Heh. Many pathologists did enjoy patient contact in their days of doing that, so the fact that you do enjoy it does not automatically DQ you from pathology. In fact you will probably be a better pathologist for it. There are also pathologists for whom direct patient care was not a great fit but I would say that it's a minority that did not feel some regret in giving it up. Talk to some attendings you respect and see how big a factor this was for them.

There are currently no specific ways of doing a medicine subspecialty, then training in pathology for that subspecialty. Probably derm is the closest to this (you can do derm followed by derm path; I know derm is not exactly part of medicine; anyway see the jobs thread to get idea of the sparks that this generates). Some of the medicine subspecialists are pretty good at looking at biopsies of their own organ system (in particular the average renal doc is a better renal pathologist than the average surgical pathologist; pulmonary docs are often not bad at medical lung; hem/onc could develop some aptitude for heme path I suppose). These are fields in which anatomic pathology plays a large role. However, the skill of examining the biopsies is basically a hobby for those people; they do not sign out the cases or even have direct access to them in most practices.

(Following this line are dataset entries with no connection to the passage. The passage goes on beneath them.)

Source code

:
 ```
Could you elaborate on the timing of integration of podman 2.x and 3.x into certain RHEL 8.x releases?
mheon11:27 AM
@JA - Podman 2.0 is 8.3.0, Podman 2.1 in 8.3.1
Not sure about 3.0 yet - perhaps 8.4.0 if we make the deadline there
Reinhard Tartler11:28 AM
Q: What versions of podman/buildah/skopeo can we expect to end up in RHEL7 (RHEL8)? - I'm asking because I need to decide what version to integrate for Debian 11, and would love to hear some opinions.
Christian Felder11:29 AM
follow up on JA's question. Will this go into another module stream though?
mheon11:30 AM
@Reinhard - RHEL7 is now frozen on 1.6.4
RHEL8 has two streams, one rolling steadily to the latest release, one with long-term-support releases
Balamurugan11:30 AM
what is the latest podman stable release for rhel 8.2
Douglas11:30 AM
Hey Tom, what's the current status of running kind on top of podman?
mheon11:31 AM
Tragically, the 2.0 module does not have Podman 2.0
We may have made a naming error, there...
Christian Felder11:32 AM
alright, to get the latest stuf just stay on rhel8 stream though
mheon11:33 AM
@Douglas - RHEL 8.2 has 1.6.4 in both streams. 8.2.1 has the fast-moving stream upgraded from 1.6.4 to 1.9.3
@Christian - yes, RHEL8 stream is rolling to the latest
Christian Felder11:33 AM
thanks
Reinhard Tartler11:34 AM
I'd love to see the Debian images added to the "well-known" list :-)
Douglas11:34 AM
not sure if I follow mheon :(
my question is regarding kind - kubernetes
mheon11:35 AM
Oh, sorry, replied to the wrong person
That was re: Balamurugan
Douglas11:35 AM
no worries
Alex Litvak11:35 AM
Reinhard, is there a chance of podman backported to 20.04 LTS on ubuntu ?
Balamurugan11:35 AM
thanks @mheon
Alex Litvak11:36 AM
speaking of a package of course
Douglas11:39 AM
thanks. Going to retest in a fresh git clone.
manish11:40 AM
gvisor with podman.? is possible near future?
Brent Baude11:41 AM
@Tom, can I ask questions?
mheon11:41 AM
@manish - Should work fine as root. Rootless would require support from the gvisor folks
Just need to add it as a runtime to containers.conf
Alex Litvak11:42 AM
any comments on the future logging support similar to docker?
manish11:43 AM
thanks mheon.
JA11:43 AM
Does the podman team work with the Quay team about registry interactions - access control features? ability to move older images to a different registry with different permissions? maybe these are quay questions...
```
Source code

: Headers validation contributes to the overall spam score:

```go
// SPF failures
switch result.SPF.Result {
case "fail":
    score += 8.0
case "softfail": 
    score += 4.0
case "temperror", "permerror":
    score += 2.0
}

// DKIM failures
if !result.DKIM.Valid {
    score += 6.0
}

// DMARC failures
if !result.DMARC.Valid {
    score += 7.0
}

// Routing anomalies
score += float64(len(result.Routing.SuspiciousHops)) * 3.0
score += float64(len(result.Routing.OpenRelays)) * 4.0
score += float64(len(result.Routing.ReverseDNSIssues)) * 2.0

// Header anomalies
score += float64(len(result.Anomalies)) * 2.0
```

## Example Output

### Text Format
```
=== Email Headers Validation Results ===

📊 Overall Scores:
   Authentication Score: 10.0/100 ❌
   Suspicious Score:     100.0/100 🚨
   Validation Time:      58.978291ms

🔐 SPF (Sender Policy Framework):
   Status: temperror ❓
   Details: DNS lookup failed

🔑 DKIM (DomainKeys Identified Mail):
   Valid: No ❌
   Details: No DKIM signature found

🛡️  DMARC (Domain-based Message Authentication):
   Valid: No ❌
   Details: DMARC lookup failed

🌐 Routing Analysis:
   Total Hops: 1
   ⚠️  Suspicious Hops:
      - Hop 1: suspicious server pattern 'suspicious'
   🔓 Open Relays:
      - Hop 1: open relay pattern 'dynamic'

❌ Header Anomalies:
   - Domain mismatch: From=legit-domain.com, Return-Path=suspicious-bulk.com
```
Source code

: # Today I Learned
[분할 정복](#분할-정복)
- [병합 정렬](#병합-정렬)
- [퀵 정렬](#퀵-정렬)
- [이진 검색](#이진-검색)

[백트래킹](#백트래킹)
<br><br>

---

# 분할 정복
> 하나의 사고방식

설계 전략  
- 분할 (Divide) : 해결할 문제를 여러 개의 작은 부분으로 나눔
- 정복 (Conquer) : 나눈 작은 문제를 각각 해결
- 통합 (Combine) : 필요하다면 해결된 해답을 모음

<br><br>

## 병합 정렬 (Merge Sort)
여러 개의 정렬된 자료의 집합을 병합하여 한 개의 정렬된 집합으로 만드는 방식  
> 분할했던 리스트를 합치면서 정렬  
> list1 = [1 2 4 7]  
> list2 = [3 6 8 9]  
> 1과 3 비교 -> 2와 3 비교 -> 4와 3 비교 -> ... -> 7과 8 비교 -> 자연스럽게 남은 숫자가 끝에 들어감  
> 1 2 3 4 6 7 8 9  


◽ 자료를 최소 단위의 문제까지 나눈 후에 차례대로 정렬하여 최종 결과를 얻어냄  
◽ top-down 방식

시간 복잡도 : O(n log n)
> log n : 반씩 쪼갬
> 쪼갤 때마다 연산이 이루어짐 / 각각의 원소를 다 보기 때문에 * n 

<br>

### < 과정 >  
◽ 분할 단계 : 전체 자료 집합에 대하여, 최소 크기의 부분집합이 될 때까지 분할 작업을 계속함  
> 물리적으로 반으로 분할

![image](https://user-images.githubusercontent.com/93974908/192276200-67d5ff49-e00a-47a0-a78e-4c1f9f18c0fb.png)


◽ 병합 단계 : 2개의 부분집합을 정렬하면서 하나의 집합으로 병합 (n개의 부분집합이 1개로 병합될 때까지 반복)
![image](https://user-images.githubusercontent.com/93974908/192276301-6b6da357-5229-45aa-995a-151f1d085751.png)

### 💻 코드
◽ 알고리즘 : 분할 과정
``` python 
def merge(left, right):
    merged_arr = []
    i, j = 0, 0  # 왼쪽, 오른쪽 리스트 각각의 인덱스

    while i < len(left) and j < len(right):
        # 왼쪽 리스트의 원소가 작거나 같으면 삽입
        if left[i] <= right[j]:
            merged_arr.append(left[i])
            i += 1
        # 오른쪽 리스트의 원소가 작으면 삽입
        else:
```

There is a cardiologist at the Children's Hospital of Philadelphia who is the world's expert on cardiac malformations and does all their gross cardiac pathology, but there is approximately one of him in the world.

I don't know what to say about the Canadian lady you describe. Overall, that is not common. I would say do a little more thinking about which field you prefer, but do not do one and hope to turn it into the other.
 
There are alternative ways into some CP subspecialties like blood bank/transfusion medicine, microbiology, etc., and on the AP side dermatopathology, hematopathology, and neuropathology, with additional training. The alternative methods don't appear to be common, except for derm, and I suspect many fellowship or residency programs might shy away from someone with zero to limited/nonstandard pathology experience. One should look at the booklet of information on www.abpath.org for current information on qualification requirements to take the relevant subspecialty board exams. I don't know of a way other than AP residency into the other boarded AP subspecialties (forensic path, pediatric path, etc.), nor a way to get into reimbursement for signing out the non-boarded subspecialties (GI, breast, cardiac, etc.) without getting some sort of pass from the board of pathology..which I wouldn't exactly count on. I also can't think of anyone who practices both the pathology subspecialty and the non-path specialty they used to get into it, except for derm.

Rumor has it there were discussions about this sort of thing, like letting renal physicians handle renal biopsies (after some sort of specific training), and various pushes by the biopsy-prone specialties to sign out their own biopsies (personally) which in some cases has been replaced by in-house labs with an in-house pathologist. Of course in the semi-remote past, as someone recently pointed out, most physicians were all-in-one's -- treated medical conditions like an internist, operated like a surgeon, and diagnosed like a pathologist. But specialization and subspecialization has been in vogue for some time now.